• RECORDS FOR PROCESSING:
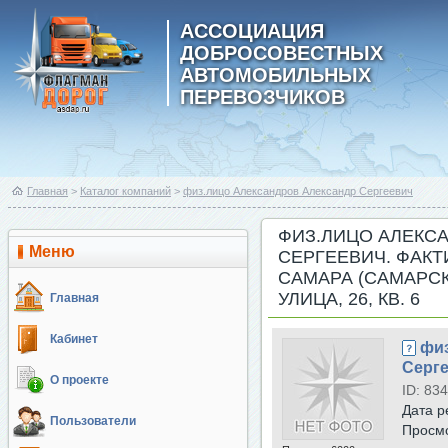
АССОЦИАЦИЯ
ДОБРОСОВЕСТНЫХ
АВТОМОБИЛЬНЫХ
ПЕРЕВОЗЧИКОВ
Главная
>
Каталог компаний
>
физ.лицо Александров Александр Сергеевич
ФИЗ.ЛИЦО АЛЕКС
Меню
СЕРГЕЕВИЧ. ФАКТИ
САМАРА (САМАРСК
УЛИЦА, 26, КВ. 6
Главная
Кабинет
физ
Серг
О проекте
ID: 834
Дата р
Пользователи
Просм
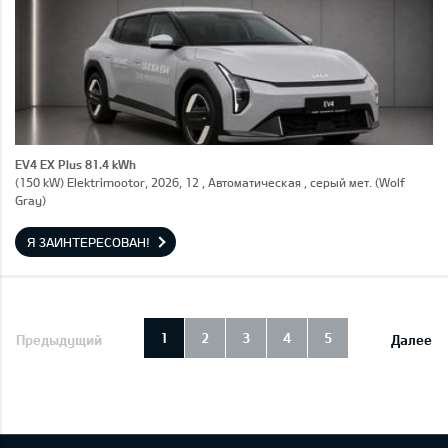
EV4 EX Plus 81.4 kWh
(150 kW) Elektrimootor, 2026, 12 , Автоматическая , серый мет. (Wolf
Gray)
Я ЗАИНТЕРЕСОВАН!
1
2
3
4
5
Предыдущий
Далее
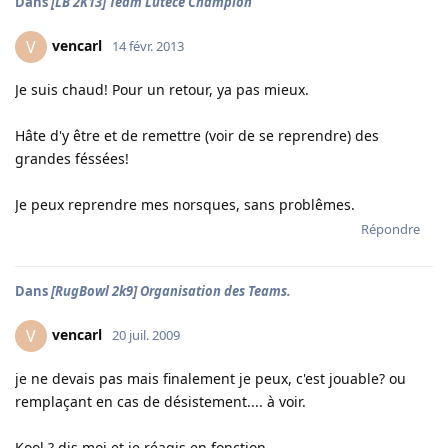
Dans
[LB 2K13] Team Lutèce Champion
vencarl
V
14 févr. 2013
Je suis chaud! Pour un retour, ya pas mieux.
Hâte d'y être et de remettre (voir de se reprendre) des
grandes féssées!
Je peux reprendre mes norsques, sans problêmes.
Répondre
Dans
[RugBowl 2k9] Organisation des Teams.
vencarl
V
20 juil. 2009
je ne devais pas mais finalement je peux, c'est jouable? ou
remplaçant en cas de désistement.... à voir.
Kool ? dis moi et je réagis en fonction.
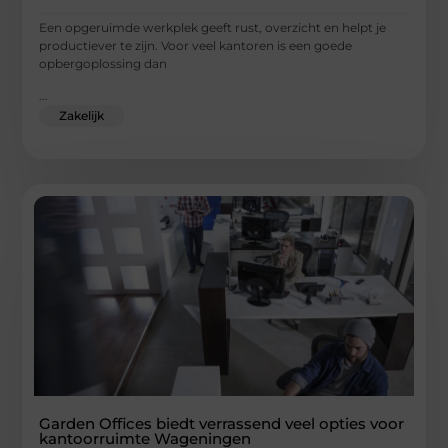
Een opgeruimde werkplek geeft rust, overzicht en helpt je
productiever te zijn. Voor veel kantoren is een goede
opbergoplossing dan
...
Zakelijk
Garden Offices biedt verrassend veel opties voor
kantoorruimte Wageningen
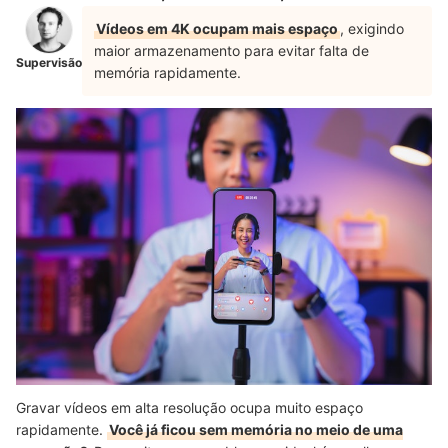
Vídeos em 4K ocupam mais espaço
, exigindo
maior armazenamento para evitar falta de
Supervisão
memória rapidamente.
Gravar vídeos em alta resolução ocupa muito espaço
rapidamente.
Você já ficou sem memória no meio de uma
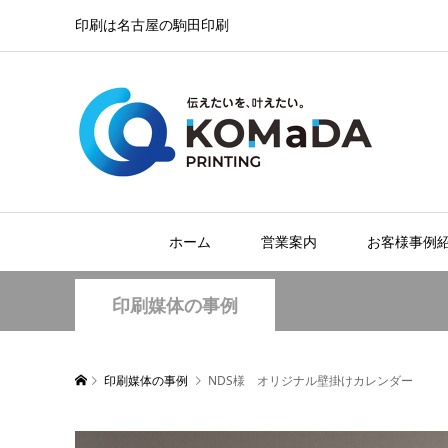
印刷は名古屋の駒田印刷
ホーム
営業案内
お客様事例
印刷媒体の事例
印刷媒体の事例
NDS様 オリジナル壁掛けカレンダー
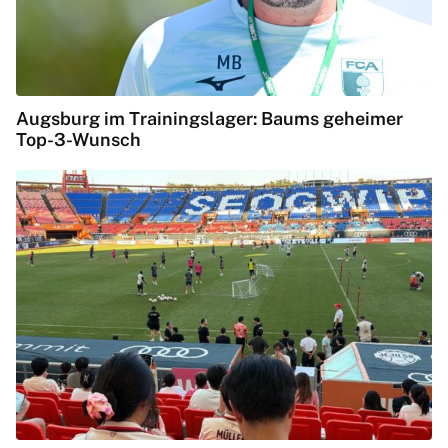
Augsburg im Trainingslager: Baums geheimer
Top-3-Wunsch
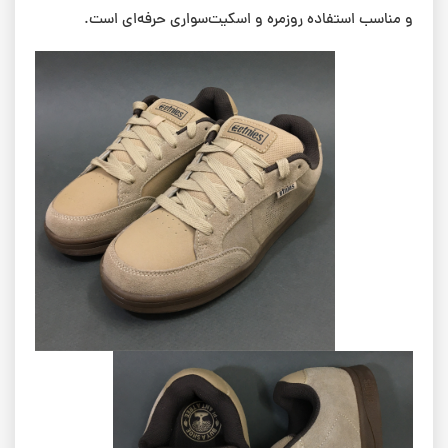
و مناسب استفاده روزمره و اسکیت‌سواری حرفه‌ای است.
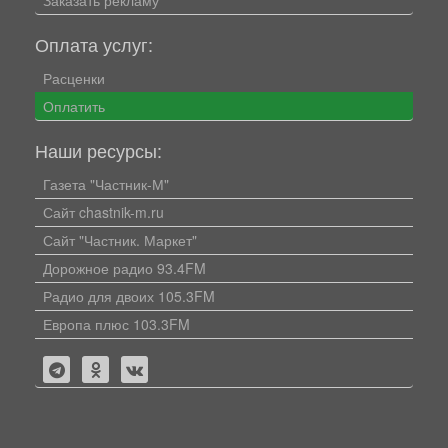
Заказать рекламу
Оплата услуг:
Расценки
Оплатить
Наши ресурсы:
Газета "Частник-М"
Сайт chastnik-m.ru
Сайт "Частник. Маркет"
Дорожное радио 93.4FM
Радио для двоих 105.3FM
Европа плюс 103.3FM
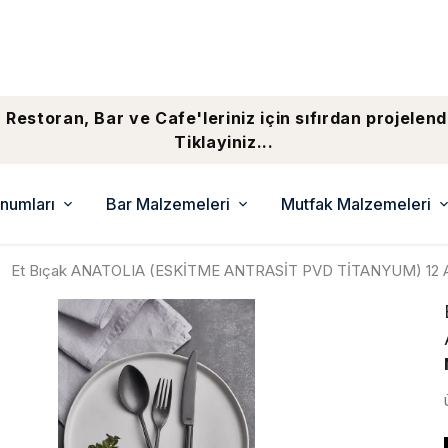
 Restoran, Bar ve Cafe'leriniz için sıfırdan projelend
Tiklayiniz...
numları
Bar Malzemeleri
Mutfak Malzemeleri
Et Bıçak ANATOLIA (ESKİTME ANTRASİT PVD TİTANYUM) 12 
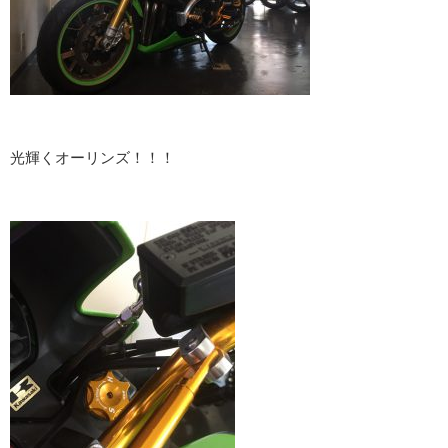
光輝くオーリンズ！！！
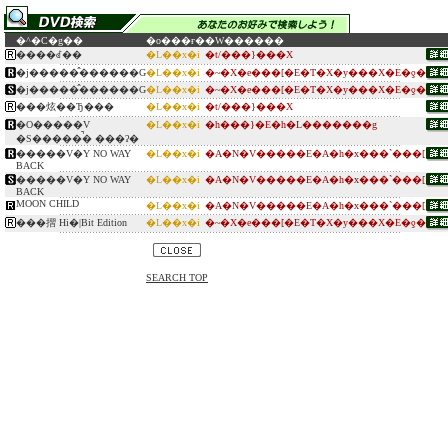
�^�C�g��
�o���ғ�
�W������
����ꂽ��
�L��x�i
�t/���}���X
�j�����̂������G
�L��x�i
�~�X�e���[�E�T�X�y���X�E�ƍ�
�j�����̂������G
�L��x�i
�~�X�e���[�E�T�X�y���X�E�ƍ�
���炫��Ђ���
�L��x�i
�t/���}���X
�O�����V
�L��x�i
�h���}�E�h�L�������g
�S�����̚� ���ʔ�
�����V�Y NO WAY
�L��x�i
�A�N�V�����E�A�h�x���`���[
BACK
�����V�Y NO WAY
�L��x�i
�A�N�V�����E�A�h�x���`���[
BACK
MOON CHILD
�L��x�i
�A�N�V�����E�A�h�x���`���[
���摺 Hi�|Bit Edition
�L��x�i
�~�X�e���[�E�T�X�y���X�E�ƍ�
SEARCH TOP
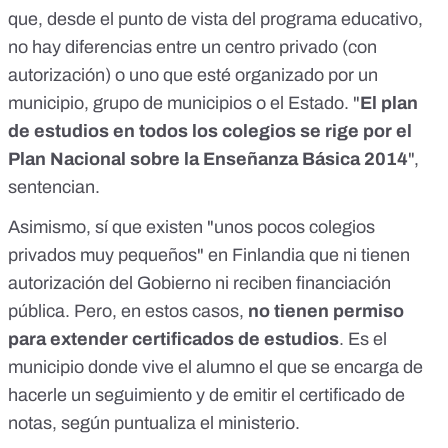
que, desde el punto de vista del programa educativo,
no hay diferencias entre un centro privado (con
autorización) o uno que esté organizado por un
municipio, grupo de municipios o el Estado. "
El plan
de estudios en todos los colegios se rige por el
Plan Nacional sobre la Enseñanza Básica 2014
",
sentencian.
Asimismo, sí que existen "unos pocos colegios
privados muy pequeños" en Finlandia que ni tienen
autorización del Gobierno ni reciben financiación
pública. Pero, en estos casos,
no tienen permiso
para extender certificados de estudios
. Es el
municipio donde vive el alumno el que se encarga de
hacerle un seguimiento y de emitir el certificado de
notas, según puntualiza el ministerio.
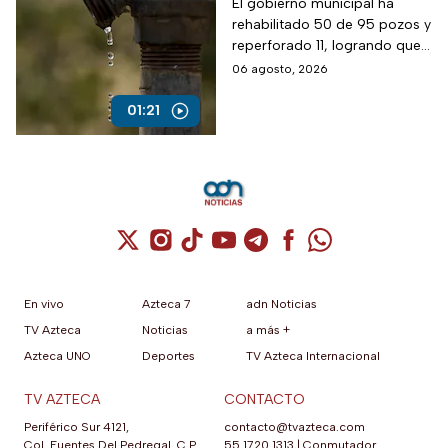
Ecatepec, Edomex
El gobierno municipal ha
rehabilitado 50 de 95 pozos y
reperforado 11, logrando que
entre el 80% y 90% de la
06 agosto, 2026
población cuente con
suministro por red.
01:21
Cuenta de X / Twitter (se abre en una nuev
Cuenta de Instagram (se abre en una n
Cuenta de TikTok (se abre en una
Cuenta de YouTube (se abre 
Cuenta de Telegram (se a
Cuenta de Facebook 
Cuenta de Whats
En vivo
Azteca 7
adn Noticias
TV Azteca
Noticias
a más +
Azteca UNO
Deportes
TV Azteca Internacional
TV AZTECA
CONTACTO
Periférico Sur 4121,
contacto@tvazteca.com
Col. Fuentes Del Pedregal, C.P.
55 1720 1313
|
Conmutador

--

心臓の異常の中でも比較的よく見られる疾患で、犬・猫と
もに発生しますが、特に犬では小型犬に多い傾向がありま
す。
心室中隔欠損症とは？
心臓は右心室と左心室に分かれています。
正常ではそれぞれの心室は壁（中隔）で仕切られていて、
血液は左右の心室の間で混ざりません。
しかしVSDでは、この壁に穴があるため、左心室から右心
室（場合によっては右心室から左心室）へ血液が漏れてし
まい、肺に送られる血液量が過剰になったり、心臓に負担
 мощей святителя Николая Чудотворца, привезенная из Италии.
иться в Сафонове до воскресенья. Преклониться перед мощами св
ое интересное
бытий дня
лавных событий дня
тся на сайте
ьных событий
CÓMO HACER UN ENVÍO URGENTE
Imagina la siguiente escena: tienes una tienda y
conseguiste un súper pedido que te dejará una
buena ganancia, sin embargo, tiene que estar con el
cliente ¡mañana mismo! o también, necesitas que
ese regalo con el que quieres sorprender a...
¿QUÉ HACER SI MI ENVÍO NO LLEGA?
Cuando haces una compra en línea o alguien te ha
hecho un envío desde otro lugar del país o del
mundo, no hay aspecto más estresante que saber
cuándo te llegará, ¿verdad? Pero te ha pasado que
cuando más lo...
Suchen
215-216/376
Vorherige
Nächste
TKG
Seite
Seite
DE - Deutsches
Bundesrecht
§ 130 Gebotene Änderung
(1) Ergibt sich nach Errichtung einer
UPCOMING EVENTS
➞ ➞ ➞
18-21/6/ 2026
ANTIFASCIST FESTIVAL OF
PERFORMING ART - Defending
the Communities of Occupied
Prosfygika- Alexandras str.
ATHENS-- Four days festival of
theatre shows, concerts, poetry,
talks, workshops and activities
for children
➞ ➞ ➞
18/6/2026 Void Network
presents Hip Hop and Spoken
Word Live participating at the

...

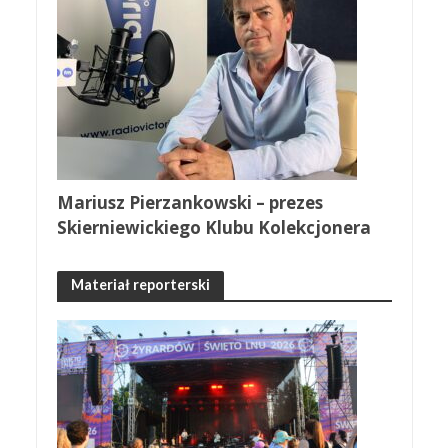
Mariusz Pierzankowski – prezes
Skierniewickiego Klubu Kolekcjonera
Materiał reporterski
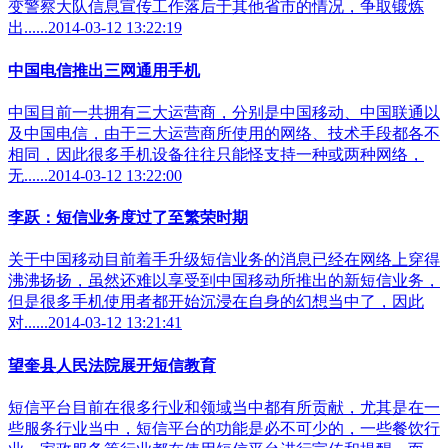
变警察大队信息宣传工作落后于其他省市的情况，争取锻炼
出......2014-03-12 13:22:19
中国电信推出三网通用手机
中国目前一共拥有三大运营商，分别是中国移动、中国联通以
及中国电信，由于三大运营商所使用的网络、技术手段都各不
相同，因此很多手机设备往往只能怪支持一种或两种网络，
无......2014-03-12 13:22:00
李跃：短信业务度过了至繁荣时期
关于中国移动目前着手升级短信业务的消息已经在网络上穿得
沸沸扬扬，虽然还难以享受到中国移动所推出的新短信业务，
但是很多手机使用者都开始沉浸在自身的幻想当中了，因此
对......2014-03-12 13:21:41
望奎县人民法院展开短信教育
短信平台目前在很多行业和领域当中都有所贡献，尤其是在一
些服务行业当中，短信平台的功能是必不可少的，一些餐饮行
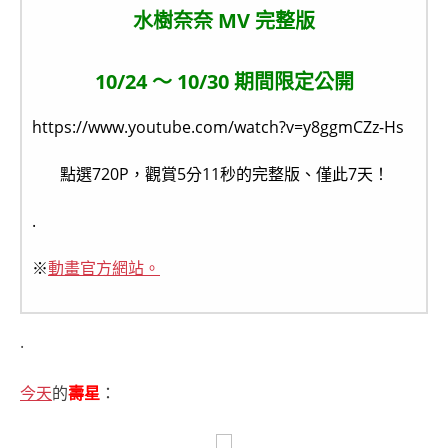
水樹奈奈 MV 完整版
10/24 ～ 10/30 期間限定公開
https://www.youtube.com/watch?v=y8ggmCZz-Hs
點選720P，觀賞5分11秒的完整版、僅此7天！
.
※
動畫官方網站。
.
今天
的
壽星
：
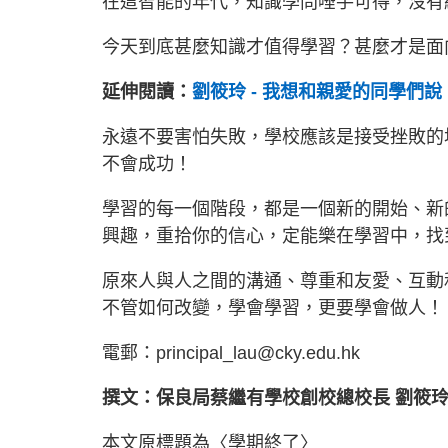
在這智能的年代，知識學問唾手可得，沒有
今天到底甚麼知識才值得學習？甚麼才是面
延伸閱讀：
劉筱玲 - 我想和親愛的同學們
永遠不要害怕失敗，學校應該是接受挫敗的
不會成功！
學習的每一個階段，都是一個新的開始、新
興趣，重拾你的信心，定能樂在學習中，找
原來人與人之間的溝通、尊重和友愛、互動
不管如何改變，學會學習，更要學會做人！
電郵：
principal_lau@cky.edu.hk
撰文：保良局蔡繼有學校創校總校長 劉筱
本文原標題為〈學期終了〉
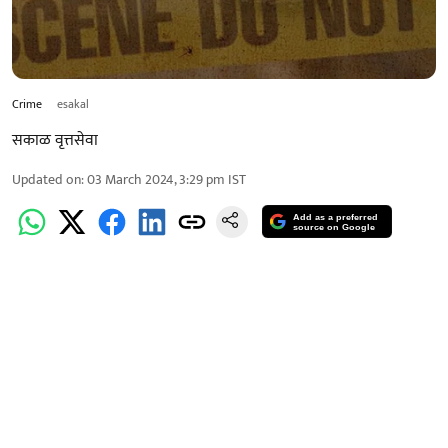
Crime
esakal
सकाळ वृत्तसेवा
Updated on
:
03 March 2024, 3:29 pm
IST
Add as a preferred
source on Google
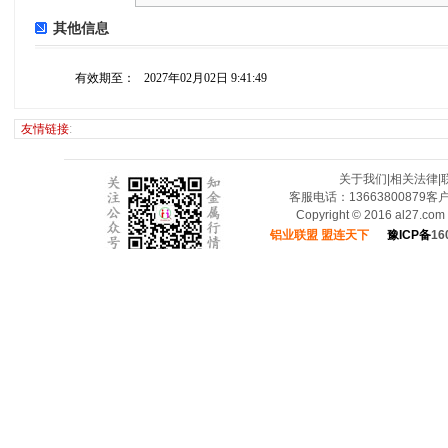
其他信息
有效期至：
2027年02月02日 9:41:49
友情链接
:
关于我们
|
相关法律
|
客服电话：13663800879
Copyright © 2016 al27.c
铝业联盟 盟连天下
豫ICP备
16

• WHAT TO DO:
The required answer is the exact run of lines above starting at the line with "talks, workshops and activities" and ending at the line with "Word Live participating at the", with both ends present.

• WRITTEN ANSWER:
talks, workshops and activities
for children
➞ ➞ ➞
18/6/2026 Void Network
presents Hip Hop and Spoken
Word Live participating at the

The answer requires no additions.